Texte à lire -
========================================================================

Les jeunes de 16 à 17 ans pourront également se faire vacciner, ont décidé les ministres de la Santé lors d'une Conférence interministérielle. Ils recevront dès lors le vaccin Pfizer. Pour rappel, c'est actuellement le seul vaccin autorisé pour les jeunes dans l'Union européenne.

Les jeunes à risques seront inclus immédiatement dans la campagne de vaccination tandis que les autres auront leur tour après que tous les adultes auront eu l'occasion de recevoir leurs doses de vaccin, à partir du mois de juillet. Comme les adultes, les jeunes recevront une invitation sur base de l'adresse de leur domicile. Ils seront bien évidemment libres d'accepter ou de refuser cette possibilité.

Au début de cette année, les stagiaires de 16-17 ans en formation dans des maisons de repos ont déjà pu bénéficier de ce vaccin.

Les parents n'auront pas leur mot à dire

En vertu de la loi sur les droits des patients, ces jeunes sont autorisés à décider eux-mêmes de se faire vacciner. Le consentement des parents n'est pas nécessaire car, dans cette tranche d’âge, on reconnaît à l'adolescent la « majorité médicale ». Il est considéré comme capable de prendre cette décision lui-même.

========================================================================

Liste affichée -
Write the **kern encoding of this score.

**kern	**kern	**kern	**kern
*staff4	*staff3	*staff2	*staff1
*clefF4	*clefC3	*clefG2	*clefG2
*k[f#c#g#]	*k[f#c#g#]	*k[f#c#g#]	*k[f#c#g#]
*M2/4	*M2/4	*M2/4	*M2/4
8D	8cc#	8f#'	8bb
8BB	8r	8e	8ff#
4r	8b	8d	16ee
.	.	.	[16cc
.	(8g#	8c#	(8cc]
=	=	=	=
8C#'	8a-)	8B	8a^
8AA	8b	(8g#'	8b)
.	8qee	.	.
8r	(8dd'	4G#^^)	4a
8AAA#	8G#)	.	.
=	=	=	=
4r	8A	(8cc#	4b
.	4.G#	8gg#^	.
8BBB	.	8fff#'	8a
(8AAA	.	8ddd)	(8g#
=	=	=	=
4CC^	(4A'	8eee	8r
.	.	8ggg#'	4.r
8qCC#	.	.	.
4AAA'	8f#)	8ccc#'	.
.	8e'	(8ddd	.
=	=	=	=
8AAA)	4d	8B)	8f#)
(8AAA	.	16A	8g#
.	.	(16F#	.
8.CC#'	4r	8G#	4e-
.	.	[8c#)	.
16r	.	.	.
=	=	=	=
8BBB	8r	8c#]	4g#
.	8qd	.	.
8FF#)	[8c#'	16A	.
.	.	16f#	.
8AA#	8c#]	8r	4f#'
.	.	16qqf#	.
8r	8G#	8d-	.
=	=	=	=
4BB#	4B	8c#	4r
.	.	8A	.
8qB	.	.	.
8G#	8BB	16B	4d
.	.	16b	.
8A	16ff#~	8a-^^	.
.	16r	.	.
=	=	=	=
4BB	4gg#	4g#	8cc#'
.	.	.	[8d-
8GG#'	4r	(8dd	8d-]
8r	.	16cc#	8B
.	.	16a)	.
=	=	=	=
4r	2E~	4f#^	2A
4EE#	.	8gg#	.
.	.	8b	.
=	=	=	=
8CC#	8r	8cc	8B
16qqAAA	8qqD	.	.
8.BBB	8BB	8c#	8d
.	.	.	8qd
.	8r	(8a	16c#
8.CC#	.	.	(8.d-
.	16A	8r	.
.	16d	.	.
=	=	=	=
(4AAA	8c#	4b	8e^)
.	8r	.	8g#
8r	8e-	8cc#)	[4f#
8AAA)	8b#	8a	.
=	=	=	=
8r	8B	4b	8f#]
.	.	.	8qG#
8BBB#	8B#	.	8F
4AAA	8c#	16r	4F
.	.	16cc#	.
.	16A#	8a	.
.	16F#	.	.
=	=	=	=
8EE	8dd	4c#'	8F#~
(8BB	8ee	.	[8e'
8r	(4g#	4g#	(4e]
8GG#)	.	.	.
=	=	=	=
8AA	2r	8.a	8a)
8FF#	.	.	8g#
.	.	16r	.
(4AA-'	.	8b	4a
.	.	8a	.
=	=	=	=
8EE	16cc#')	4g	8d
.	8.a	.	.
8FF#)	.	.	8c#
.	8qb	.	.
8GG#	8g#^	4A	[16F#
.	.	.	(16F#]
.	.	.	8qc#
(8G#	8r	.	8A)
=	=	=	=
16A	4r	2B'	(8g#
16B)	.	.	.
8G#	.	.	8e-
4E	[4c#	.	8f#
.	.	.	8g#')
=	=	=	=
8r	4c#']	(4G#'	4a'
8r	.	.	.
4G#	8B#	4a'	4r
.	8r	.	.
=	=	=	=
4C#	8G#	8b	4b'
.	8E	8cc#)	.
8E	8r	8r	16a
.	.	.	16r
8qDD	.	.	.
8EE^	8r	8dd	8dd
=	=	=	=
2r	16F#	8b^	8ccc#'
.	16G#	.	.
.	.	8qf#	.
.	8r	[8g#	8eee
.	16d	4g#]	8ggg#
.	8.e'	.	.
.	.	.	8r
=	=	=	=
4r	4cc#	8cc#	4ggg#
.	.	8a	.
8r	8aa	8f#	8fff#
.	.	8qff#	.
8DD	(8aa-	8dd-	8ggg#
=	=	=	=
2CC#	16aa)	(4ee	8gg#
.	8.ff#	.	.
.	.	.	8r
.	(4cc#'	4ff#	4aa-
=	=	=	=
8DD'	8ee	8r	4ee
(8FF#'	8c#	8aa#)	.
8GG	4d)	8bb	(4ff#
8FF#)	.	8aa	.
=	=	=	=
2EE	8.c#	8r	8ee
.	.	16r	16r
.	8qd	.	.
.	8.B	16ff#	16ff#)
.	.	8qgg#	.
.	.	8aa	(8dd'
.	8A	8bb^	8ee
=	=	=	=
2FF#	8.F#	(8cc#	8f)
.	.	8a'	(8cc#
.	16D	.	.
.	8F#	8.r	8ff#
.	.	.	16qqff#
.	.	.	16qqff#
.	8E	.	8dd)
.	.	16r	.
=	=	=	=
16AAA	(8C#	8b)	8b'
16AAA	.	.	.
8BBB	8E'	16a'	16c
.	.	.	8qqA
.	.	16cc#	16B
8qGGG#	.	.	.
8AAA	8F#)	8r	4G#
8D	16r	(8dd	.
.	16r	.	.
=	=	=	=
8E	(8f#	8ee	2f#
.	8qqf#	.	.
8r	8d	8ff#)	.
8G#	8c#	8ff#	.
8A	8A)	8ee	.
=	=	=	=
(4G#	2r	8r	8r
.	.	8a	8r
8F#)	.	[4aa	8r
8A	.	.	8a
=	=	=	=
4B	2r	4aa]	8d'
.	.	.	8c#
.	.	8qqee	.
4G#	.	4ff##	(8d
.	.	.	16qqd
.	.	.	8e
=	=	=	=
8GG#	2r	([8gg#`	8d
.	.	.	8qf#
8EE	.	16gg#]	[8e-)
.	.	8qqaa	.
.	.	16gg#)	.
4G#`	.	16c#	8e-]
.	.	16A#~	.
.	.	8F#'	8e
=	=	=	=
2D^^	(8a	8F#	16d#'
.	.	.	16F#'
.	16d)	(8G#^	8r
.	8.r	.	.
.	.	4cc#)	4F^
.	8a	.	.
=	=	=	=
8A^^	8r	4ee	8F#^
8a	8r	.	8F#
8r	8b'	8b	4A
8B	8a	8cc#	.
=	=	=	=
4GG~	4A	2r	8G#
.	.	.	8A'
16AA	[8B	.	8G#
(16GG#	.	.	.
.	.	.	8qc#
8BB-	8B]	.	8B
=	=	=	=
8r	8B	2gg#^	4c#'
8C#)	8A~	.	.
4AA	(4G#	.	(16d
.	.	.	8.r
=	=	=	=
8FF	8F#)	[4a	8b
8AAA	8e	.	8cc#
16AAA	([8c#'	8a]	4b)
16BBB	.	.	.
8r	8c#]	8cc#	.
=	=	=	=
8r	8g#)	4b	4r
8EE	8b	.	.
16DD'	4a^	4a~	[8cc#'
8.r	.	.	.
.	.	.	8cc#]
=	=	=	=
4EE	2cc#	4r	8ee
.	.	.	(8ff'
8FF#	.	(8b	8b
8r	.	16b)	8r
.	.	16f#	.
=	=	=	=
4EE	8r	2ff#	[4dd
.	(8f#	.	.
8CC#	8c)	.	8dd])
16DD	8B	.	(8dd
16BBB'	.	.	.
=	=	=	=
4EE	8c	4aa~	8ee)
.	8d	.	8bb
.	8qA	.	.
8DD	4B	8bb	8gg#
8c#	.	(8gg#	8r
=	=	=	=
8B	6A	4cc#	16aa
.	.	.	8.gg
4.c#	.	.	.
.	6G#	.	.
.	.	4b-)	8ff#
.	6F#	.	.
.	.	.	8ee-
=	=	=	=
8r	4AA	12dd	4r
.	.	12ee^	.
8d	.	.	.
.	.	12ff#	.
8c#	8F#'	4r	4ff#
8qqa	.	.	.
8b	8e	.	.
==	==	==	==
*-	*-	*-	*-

========================================================================

Consignes -
• A. D'après le texte sur la vaccination des jeunes, quel vaccin les jeunes de 16 à 17 ans recevront-ils ?
• B. Recopiez fidèlement le passage du texte sur la vaccination des jeunes qui commence par « Au début de » et se termine par « cette décision lui-même. ».

Réponses par consigne -
• A. Le vaccin Pfizer.

• B.
Au début de cette année, les stagiaires de 16-17 ans en formation dans des maisons de repos ont déjà pu bénéficier de ce vaccin.

Les parents n'auront pas leur mot à dire

En vertu de la loi sur les droits des patients, ces jeunes sont autorisés à décider eux-mêmes de se faire vacciner. Le consentement des parents n'est pas nécessaire car, dans cette tranche d’âge, on reconnaît à l'adolescent la « majorité médicale ». Il est considéré comme capable de prendre cette décision lui-même.